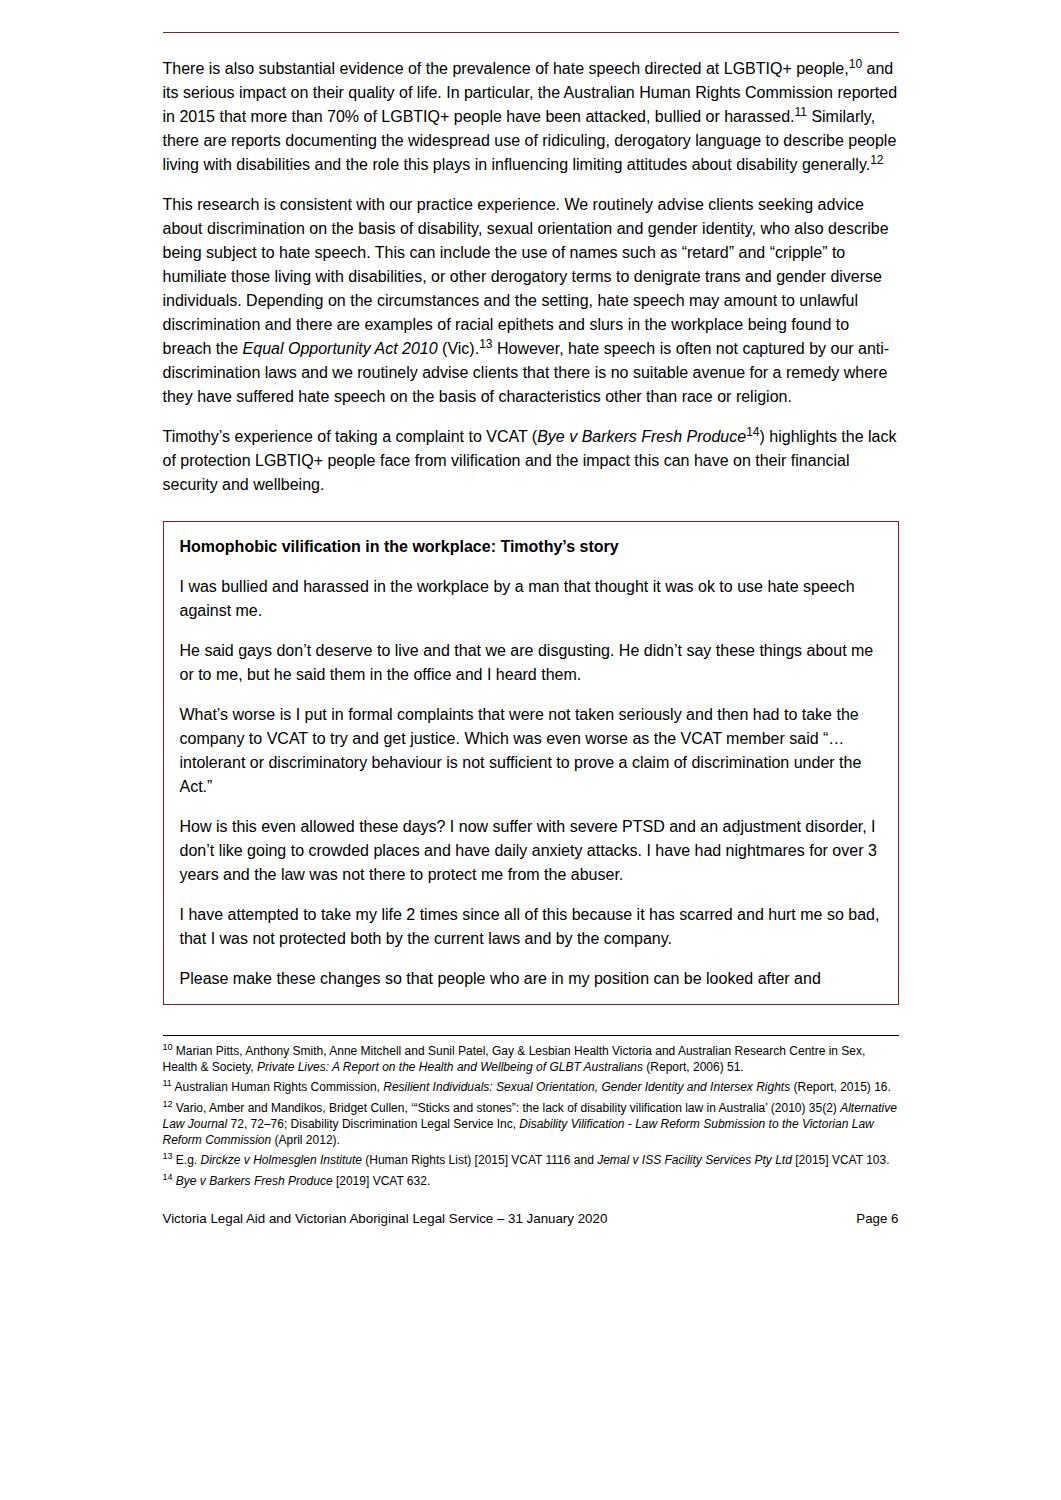There is also substantial evidence of the prevalence of hate speech directed at LGBTIQ+ people,10 and its serious impact on their quality of life. In particular, the Australian Human Rights Commission reported in 2015 that more than 70% of LGBTIQ+ people have been attacked, bullied or harassed.11 Similarly, there are reports documenting the widespread use of ridiculing, derogatory language to describe people living with disabilities and the role this plays in influencing limiting attitudes about disability generally.12
This research is consistent with our practice experience. We routinely advise clients seeking advice about discrimination on the basis of disability, sexual orientation and gender identity, who also describe being subject to hate speech. This can include the use of names such as “retard” and “cripple” to humiliate those living with disabilities, or other derogatory terms to denigrate trans and gender diverse individuals. Depending on the circumstances and the setting, hate speech may amount to unlawful discrimination and there are examples of racial epithets and slurs in the workplace being found to breach the Equal Opportunity Act 2010 (Vic).13 However, hate speech is often not captured by our anti-discrimination laws and we routinely advise clients that there is no suitable avenue for a remedy where they have suffered hate speech on the basis of characteristics other than race or religion.
Timothy’s experience of taking a complaint to VCAT (Bye v Barkers Fresh Produce14) highlights the lack of protection LGBTIQ+ people face from vilification and the impact this can have on their financial security and wellbeing.
Homophobic vilification in the workplace: Timothy’s story
I was bullied and harassed in the workplace by a man that thought it was ok to use hate speech against me.
He said gays don’t deserve to live and that we are disgusting. He didn’t say these things about me or to me, but he said them in the office and I heard them.
What’s worse is I put in formal complaints that were not taken seriously and then had to take the company to VCAT to try and get justice. Which was even worse as the VCAT member said “…intolerant or discriminatory behaviour is not sufficient to prove a claim of discrimination under the Act.”
How is this even allowed these days? I now suffer with severe PTSD and an adjustment disorder, I don’t like going to crowded places and have daily anxiety attacks. I have had nightmares for over 3 years and the law was not there to protect me from the abuser.
I have attempted to take my life 2 times since all of this because it has scarred and hurt me so bad, that I was not protected both by the current laws and by the company.
Please make these changes so that people who are in my position can be looked after and
10 Marian Pitts, Anthony Smith, Anne Mitchell and Sunil Patel, Gay & Lesbian Health Victoria and Australian Research Centre in Sex, Health & Society, Private Lives: A Report on the Health and Wellbeing of GLBT Australians (Report, 2006) 51.
11 Australian Human Rights Commission, Resilient Individuals: Sexual Orientation, Gender Identity and Intersex Rights (Report, 2015) 16.
12 Vario, Amber and Mandikos, Bridget Cullen, ‘“Sticks and stones”: the lack of disability vilification law in Australia’ (2010) 35(2) Alternative Law Journal 72, 72–76; Disability Discrimination Legal Service Inc, Disability Vilification - Law Reform Submission to the Victorian Law Reform Commission (April 2012).
13 E.g. Dirckze v Holmesglen Institute (Human Rights List) [2015] VCAT 1116 and Jemal v ISS Facility Services Pty Ltd [2015] VCAT 103.
14 Bye v Barkers Fresh Produce [2019] VCAT 632.
Victoria Legal Aid and Victorian Aboriginal Legal Service – 31 January 2020 Page 6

◇ ◇ ◇ ◇ ◇

**WHAT IS REQUIRED**
Which lines in the material contain the word "Legal"? Pull each of them out.

**SOLUTION FOR THIS TASK**
12 Vario, Amber and Mandikos, Bridget Cullen, ‘“Sticks and stones”: the lack of disability vilification law in Australia’ (2010) 35(2) Alternative Law Journal 72, 72–76; Disability Discrimination Legal Service Inc, Disability Vilification - Law Reform Submission to the Victorian Law Reform Commission (April 2012).
Victoria Legal Aid and Victorian Aboriginal Legal Service – 31 January 2020 Page 6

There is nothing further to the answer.